- _Aim of the exercise_:
Answer these questions about the blog post:
1. What position does Ryun Chang hold at AMI?
2. Which Bible passage is quoted, and in what translation?
3. What source is cited for the statement that Inquisition became a byword for cruelty?

- _Text shown_:
-- Opening Marker --
The AMI QT blogs for January (weekdays), provided by Pastor Ryun Chang, are extended to cover important sociopolitical matters that have serious ramifications for the Christian faith. Pastor Ryun (PhD), who serves as the Teaching Pastor of AMI, is the author of Manual de Misionología, Theologizing in the Racial Middle, and a contributor to The Reshaping of Mission in Latin America.
Disclaimer: AMI, as a consortium of several churches, allows the expression of multiple standpoints on non-essential biblical matters. My views expressed here do not necessarily represent the respective views of AMI pastors. I am also mindful that not every reader will agree with my stances on sensitive and contentious issues addressed in this month’s blogs. Where that may be the case, I invite you to utilize the comment section below, so that we may have an open dialogue; I highly encourage all readers to share their thoughts and experiences. Thank you.
Extended Devotional Thoughts for Today
Some Thoughts from the Kavanaugh Hearing (1):
“If You Are Ever Accused, Would You Want Due Process?”
Psalm 9:7-8 (ESV)
“But the Lord sits enthroned forever; he has established his throne for justice, 8 and he judges the world with righteousness; he judges the peoples with uprightness.”
The whole country was riveted while watching the confirmation hearing for then the Supreme Court nominee Brett Kavanaugh, when Blasie Ford accused him of attempted rape some 35 years back. Kavanaugh denied it while acknowledging that “she may have been sexually assaulted” by someone else. In response, Senate Minority Leader Chuck Schumer insisted that “the sexual misconduct allegations are reason enough for him to withdraw,” adding, “there is no presumption of innocence or guilt when you have a nominee before you.”
Upon hearing what Schumer said, I couldn’t help but to think of the Inquisition. Many bring it up in public discussion to silence the Christian faith itself, including former President Obama, but I’m not too sure whether they know what it was really about. The 44th POTUS, trying to put into perspective the violent Muslims of Islamic State, said, “During . . . the Inquisition, people committed terrible death in the name of Christ.” Well, that’s not completely true. The Inquisition carried out during the Middle Ages was a potent tool that the Roman Catholic Church employed to root out beliefs that the Catholic Church deemed heretical to remain in power, and the principal victims were the Protestants (i.e., our spiritual ancestors). That is why “in time the phrase Inquisition became a byword, particularly in Protestant areas, for cruelty . . .” (Encarta 1994). All this to say: The Inquisition had little to do with Christ.
-- Closing Marker --
- _Provided material_:
-- Opening Marker --
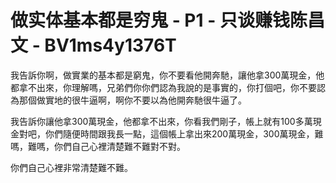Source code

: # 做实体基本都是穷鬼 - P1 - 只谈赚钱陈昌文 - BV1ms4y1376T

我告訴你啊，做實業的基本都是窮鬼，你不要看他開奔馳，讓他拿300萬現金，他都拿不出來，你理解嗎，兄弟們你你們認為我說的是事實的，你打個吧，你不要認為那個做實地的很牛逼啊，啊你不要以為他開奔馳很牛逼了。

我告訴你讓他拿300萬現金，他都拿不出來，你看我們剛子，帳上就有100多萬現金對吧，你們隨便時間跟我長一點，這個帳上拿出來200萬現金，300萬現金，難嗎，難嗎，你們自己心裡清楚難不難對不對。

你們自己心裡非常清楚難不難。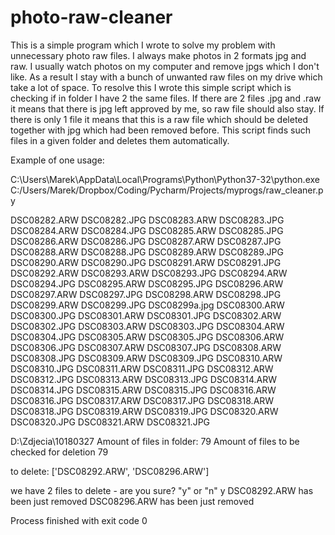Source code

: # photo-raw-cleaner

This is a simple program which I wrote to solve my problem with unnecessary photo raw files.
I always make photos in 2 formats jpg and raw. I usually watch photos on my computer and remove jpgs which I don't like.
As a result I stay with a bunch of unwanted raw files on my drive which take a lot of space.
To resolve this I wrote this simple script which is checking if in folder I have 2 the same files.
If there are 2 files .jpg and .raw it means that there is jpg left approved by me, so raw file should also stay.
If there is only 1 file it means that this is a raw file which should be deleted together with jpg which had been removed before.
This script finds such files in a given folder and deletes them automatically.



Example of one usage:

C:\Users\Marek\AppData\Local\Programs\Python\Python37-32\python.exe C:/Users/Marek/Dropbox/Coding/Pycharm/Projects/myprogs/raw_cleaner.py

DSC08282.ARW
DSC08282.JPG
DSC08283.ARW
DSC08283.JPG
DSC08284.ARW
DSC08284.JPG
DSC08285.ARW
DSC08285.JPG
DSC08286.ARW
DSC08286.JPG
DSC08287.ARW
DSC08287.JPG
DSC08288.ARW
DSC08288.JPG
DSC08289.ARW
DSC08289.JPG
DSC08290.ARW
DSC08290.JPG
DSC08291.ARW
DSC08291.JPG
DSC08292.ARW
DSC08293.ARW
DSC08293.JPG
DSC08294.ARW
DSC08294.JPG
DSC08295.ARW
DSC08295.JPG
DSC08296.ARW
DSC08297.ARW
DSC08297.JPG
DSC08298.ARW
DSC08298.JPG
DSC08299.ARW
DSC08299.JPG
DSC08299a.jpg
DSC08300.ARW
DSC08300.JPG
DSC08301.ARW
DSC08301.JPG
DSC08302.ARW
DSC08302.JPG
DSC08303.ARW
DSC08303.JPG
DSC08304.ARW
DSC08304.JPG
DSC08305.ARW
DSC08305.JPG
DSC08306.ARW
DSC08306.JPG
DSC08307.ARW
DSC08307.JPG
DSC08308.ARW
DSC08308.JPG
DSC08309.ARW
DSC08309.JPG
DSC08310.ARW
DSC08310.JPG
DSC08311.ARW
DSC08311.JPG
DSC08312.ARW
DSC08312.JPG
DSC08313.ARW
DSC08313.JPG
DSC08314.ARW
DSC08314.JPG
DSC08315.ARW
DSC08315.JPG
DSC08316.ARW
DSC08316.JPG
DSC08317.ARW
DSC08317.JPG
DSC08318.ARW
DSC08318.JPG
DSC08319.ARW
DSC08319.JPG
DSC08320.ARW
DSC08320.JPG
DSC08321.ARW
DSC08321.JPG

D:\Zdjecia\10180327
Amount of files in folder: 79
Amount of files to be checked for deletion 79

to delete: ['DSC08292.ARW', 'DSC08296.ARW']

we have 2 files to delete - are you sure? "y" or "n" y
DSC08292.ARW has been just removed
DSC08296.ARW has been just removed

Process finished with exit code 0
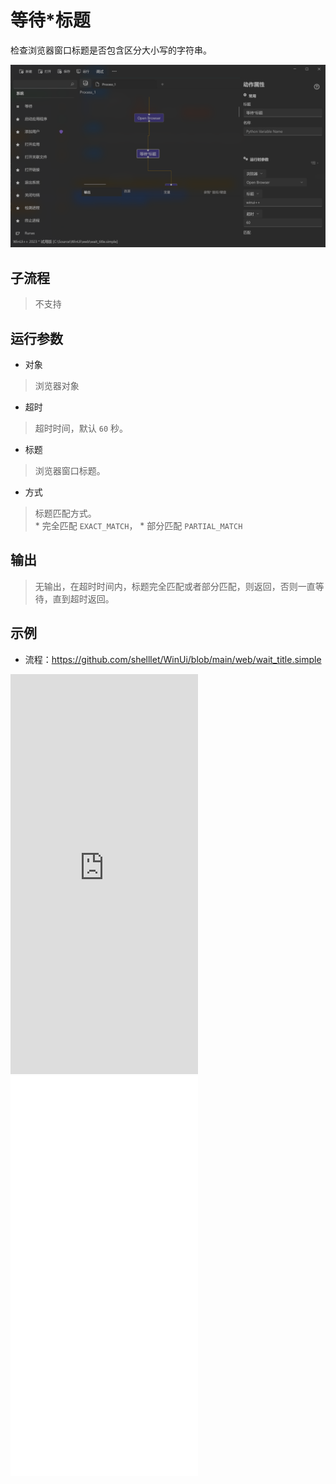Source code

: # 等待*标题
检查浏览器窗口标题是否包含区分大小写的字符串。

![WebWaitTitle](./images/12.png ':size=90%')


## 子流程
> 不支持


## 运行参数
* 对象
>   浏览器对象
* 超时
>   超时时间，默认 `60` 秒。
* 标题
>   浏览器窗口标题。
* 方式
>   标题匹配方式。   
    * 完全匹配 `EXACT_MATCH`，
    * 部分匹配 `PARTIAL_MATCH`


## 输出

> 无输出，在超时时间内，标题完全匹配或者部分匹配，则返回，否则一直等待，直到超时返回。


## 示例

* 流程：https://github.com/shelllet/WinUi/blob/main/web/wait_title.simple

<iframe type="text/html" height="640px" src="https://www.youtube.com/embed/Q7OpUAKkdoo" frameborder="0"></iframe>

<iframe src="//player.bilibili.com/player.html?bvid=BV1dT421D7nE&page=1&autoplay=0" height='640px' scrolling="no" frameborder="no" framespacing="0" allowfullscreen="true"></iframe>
-- Closing Marker --
- _Solution to this exercise_:
1. Teaching Pastor.
2. Psalm 9:7-8, in the ESV.
3. Encarta 1994.